Give back every one of the following lines without changing any of them, and leave the pictures out.

[[ Exercise data, beginning ]]

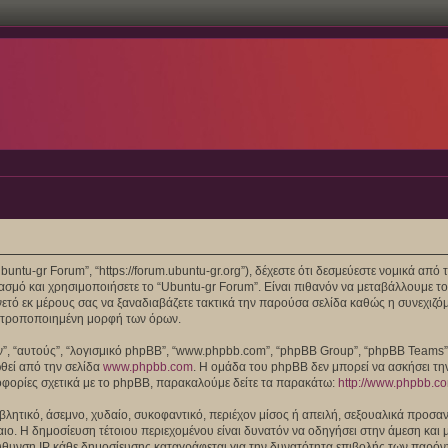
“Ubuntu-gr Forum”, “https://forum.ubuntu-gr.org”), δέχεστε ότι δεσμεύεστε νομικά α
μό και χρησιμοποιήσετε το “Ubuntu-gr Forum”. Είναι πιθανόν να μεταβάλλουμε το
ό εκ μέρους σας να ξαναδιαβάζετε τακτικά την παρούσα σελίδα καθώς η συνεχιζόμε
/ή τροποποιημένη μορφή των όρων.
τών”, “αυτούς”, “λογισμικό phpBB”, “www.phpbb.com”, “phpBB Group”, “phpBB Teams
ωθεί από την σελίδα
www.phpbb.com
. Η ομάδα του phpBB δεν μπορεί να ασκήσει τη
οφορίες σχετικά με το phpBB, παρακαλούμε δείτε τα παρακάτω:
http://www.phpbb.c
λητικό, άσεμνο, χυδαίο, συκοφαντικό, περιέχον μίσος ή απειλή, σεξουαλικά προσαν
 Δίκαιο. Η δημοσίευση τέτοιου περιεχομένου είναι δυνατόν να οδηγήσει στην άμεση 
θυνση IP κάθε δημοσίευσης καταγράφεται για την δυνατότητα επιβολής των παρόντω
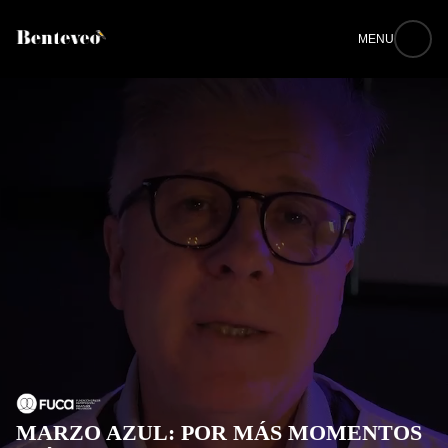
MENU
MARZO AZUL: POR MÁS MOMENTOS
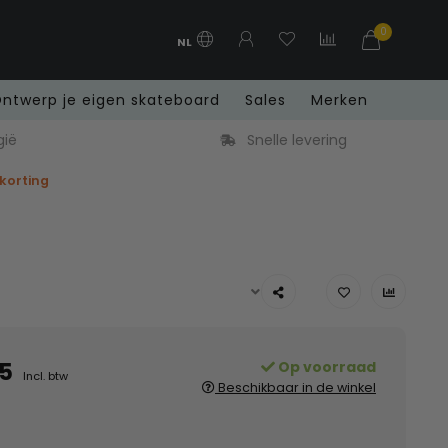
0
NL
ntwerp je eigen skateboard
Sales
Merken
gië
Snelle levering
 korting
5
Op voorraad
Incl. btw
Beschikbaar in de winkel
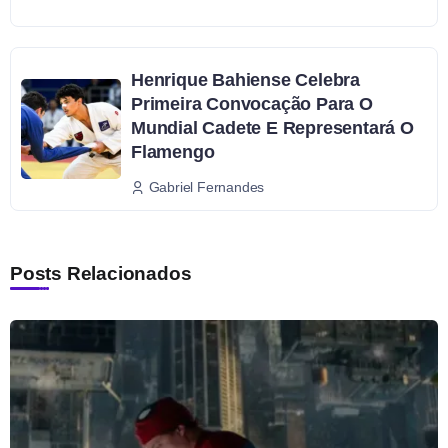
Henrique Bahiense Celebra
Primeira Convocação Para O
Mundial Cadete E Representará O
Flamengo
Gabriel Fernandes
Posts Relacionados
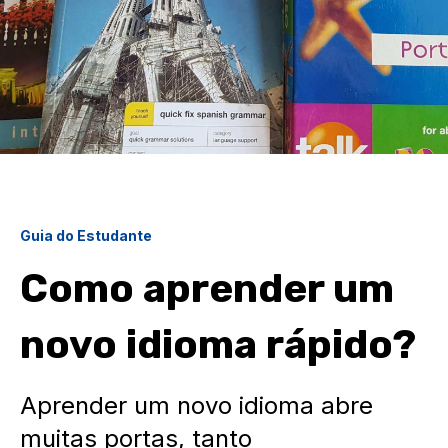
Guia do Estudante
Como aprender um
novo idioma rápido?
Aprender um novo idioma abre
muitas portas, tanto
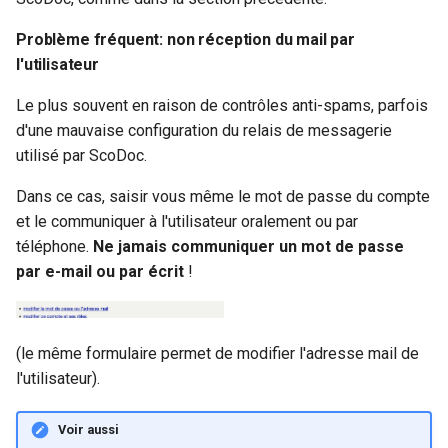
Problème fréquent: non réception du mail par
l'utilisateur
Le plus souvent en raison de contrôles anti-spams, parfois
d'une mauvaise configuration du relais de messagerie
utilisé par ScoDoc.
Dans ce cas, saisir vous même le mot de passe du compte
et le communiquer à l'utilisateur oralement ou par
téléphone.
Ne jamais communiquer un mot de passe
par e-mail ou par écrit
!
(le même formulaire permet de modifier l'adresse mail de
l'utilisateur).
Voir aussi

[[ Exercise data, end ]]

Solved problem:
“Ubuntu-gr Forum”, “https://forum.ubuntu-gr.org”), δέχεστε ότι δεσμεύεστε νομικά α
μό και χρησιμοποιήσετε το “Ubuntu-gr Forum”. Είναι πιθανόν να μεταβάλλουμε το
ό εκ μέρους σας να ξαναδιαβάζετε τακτικά την παρούσα σελίδα καθώς η συνεχιζόμε
/ή τροποποιημένη μορφή των όρων.
τών”, “αυτούς”, “λογισμικό phpBB”, “www.phpbb.com”, “phpBB Group”, “phpBB Teams
ωθεί από την σελίδα
www.phpbb.com
. Η ομάδα του phpBB δεν μπορεί να ασκήσει τη
οφορίες σχετικά με το phpBB, παρακαλούμε δείτε τα παρακάτω:
http://www.phpbb.c
λητικό, άσεμνο, χυδαίο, συκοφαντικό, περιέχον μίσος ή απειλή, σεξουαλικά προσαν
 Δίκαιο. Η δημοσίευση τέτοιου περιεχομένου είναι δυνατόν να οδηγήσει στην άμεση 
θυνση IP κάθε δημοσίευσης καταγράφεται για την δυνατότητα επιβολής των παρόντω
MENU
MARZO AZUL: POR MÁS MOMENTOS
0
NL
ntwerp je eigen skateboard
Sales
Merken
gië
Snelle levering
 korting
5
Op voorraad
Incl. btw
Beschikbaar in de winkel
Henrique Bahiense Celebra
Primeira Convocação Para O
Mundial Cadete E Representará O
Flamengo
Gabriel Fernandes
Posts Relacionados
Guia do Estudante
Como aprender um
novo idioma rápido?
Aprender um novo idioma abre
muitas portas, tanto
Problème fréquent: non réception du mail par
l'utilisateur
Le plus souvent en raison de contrôles anti-spams, parfois
d'une mauvaise configuration du relais de messagerie
utilisé par ScoDoc.
Dans ce cas, saisir vous même le mot de passe du compte
et le communiquer à l'utilisateur oralement ou par
téléphone.
Ne jamais communiquer un mot de passe
par e-mail ou par écrit
!
(le même formulaire permet de modifier l'adresse mail de
l'utilisateur).
Voir aussi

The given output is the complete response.